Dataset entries

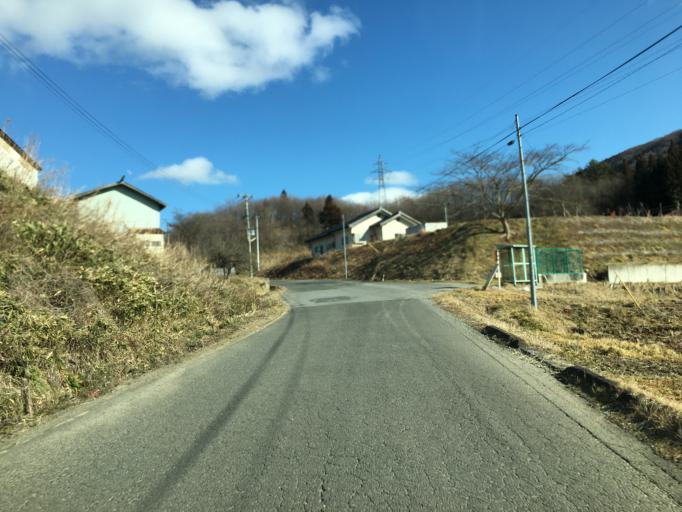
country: JP
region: Fukushima
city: Funehikimachi-funehiki
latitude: 37.4339
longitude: 140.5556
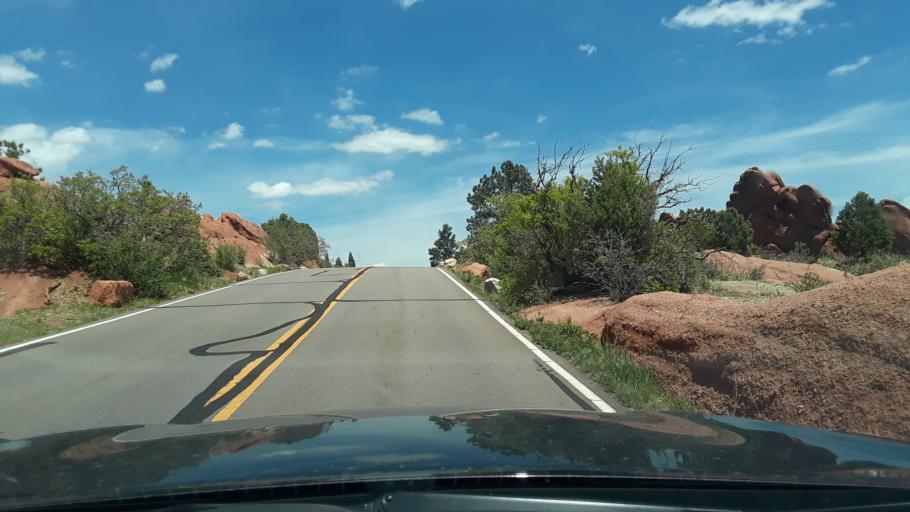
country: US
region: Colorado
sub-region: El Paso County
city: Manitou Springs
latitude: 38.8638
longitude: -104.8784
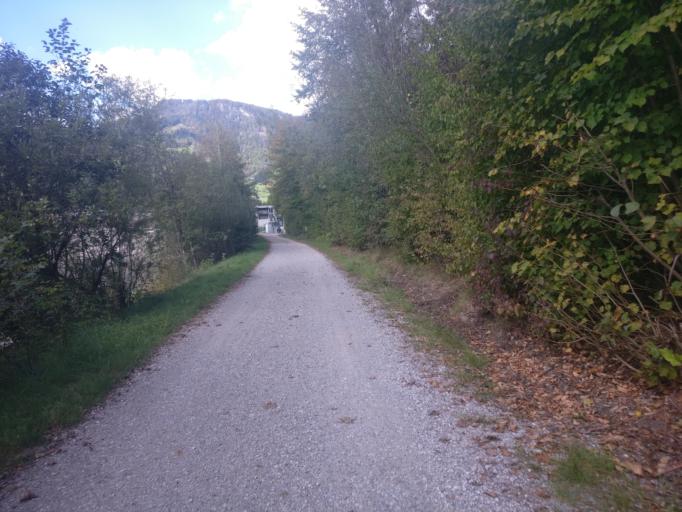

* _Task requirements_: Write out every line of the entries above without any changes, leaving out the pictures.

* _Complete response_:
country: JP
region: Fukushima
city: Funehikimachi-funehiki
latitude: 37.4339
longitude: 140.5556
country: US
region: Colorado
sub-region: El Paso County
city: Manitou Springs
latitude: 38.8638
longitude: -104.8784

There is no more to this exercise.